Set down, exactly and with nothing added, the lines running from the one that holds "联系我们 Contact US" to the final line of the records. Pictures stay out of the copy.
***
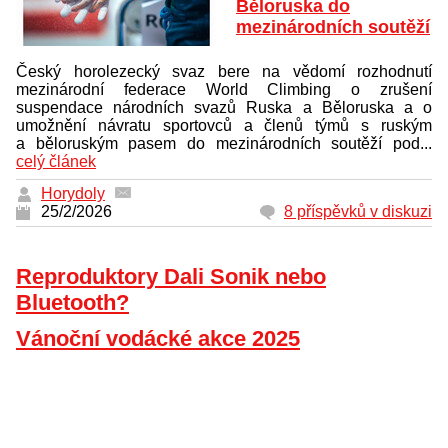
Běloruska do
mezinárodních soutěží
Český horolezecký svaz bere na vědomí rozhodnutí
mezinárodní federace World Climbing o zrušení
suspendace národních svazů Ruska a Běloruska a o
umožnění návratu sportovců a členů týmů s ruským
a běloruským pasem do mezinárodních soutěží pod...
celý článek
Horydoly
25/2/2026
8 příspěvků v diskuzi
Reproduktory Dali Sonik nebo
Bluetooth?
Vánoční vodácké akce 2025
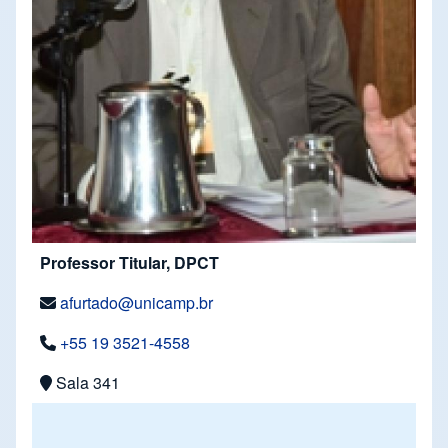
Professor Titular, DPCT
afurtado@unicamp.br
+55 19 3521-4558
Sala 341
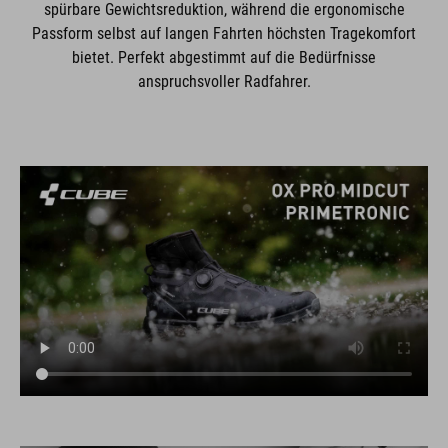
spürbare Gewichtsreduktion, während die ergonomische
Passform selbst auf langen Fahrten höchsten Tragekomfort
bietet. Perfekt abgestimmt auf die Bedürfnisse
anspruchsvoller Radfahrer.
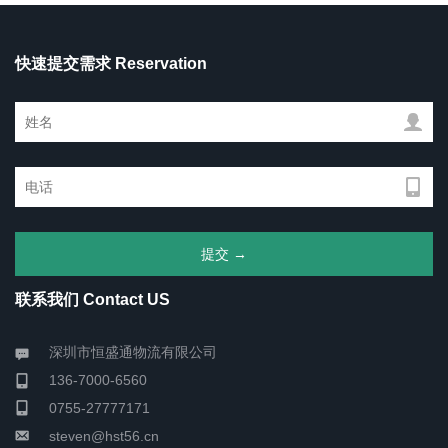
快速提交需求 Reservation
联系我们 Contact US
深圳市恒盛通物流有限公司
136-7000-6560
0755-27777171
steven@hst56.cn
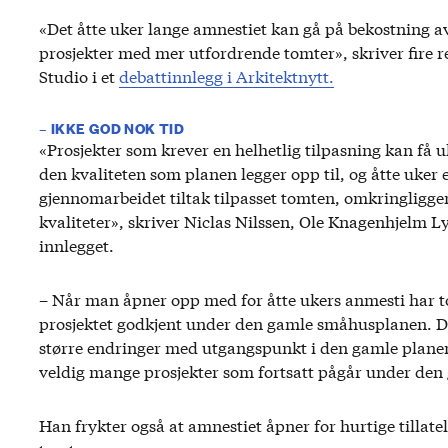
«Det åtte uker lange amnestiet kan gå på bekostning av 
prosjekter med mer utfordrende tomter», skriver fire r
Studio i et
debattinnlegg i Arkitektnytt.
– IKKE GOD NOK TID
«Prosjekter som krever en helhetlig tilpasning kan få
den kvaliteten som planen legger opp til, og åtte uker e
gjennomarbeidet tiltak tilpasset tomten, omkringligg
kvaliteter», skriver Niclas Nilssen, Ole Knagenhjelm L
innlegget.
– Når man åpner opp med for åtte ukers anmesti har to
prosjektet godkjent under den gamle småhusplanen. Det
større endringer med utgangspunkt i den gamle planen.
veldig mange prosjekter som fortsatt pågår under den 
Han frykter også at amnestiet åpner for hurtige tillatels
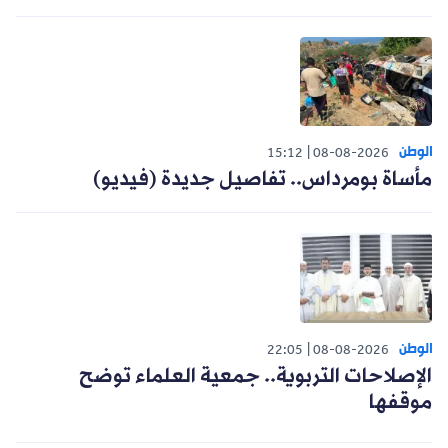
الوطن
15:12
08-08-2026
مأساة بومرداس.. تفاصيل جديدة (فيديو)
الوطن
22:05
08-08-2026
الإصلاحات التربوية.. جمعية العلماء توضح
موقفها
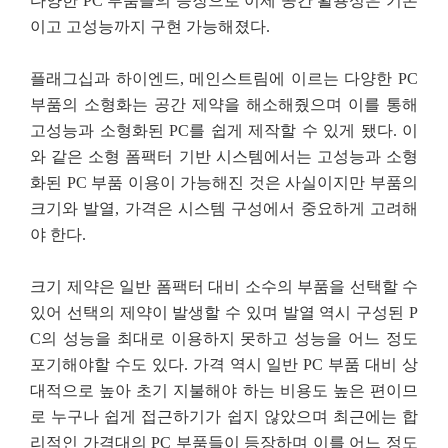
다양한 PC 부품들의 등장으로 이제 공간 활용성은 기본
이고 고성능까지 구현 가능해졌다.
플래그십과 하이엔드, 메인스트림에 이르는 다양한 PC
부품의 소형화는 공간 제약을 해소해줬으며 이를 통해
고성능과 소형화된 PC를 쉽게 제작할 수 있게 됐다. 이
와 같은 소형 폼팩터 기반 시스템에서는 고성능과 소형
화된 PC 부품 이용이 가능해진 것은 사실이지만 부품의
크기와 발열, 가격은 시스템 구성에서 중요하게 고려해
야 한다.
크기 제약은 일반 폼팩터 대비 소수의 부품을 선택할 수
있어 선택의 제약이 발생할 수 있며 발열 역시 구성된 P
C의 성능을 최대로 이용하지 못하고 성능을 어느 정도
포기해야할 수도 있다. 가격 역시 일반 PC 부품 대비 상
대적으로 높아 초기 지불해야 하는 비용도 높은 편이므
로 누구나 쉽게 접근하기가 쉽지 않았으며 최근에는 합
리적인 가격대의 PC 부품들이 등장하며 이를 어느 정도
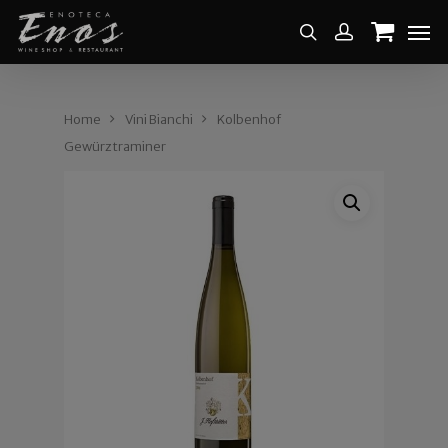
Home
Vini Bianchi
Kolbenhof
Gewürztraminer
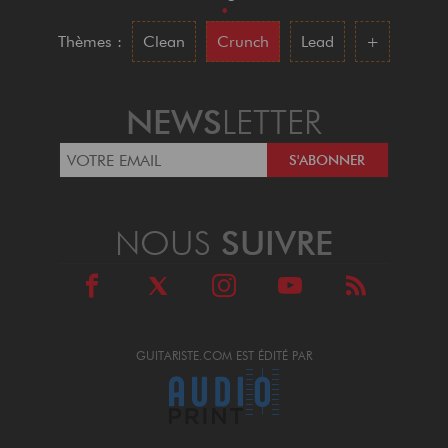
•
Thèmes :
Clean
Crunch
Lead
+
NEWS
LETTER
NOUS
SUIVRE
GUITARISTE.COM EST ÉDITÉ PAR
***
ANSWER TO THIS TASK
联系我们 Contact US
深圳市恒盛通物流有限公司
136-7000-6560
0755-27777171
steven@hst56.cn
«Det åtte uker lange amnestiet kan gå på bekostning av 
prosjekter med mer utfordrende tomter», skriver fire r
Studio i et
debattinnlegg i Arkitektnytt.
– IKKE GOD NOK TID
«Prosjekter som krever en helhetlig tilpasning kan få
den kvaliteten som planen legger opp til, og åtte uker e
gjennomarbeidet tiltak tilpasset tomten, omkringligg
kvaliteter», skriver Niclas Nilssen, Ole Knagenhjelm L
innlegget.
– Når man åpner opp med for åtte ukers anmesti har to
prosjektet godkjent under den gamle småhusplanen. Det
større endringer med utgangspunkt i den gamle planen.
veldig mange prosjekter som fortsatt pågår under den 
Han frykter også at amnestiet åpner for hurtige tillatels
الوطن
15:12
08-08-2026
مأساة بومرداس.. تفاصيل جديدة (فيديو)
الوطن
22:05
08-08-2026
الإصلاحات التربوية.. جمعية العلماء توضح
موقفها
다양한 PC 부품들의 등장으로 이제 공간 활용성은 기본
이고 고성능까지 구현 가능해졌다.
플래그십과 하이엔드, 메인스트림에 이르는 다양한 PC
부품의 소형화는 공간 제약을 해소해줬으며 이를 통해
고성능과 소형화된 PC를 쉽게 제작할 수 있게 됐다. 이
와 같은 소형 폼팩터 기반 시스템에서는 고성능과 소형
화된 PC 부품 이용이 가능해진 것은 사실이지만 부품의
크기와 발열, 가격은 시스템 구성에서 중요하게 고려해
야 한다.
크기 제약은 일반 폼팩터 대비 소수의 부품을 선택할 수
있어 선택의 제약이 발생할 수 있며 발열 역시 구성된 P
C의 성능을 최대로 이용하지 못하고 성능을 어느 정도
포기해야할 수도 있다. 가격 역시 일반 PC 부품 대비 상
대적으로 높아 초기 지불해야 하는 비용도 높은 편이므
로 누구나 쉽게 접근하기가 쉽지 않았으며 최근에는 합
리적인 가격대의 PC 부품들이 등장하며 이를 어느 정도
Home
Vini Bianchi
Kolbenhof
Gewürztraminer
•
Thèmes :
Clean
Crunch
Lead
+
NEWS
LETTER
NOUS
SUIVRE
GUITARISTE.COM EST ÉDITÉ PAR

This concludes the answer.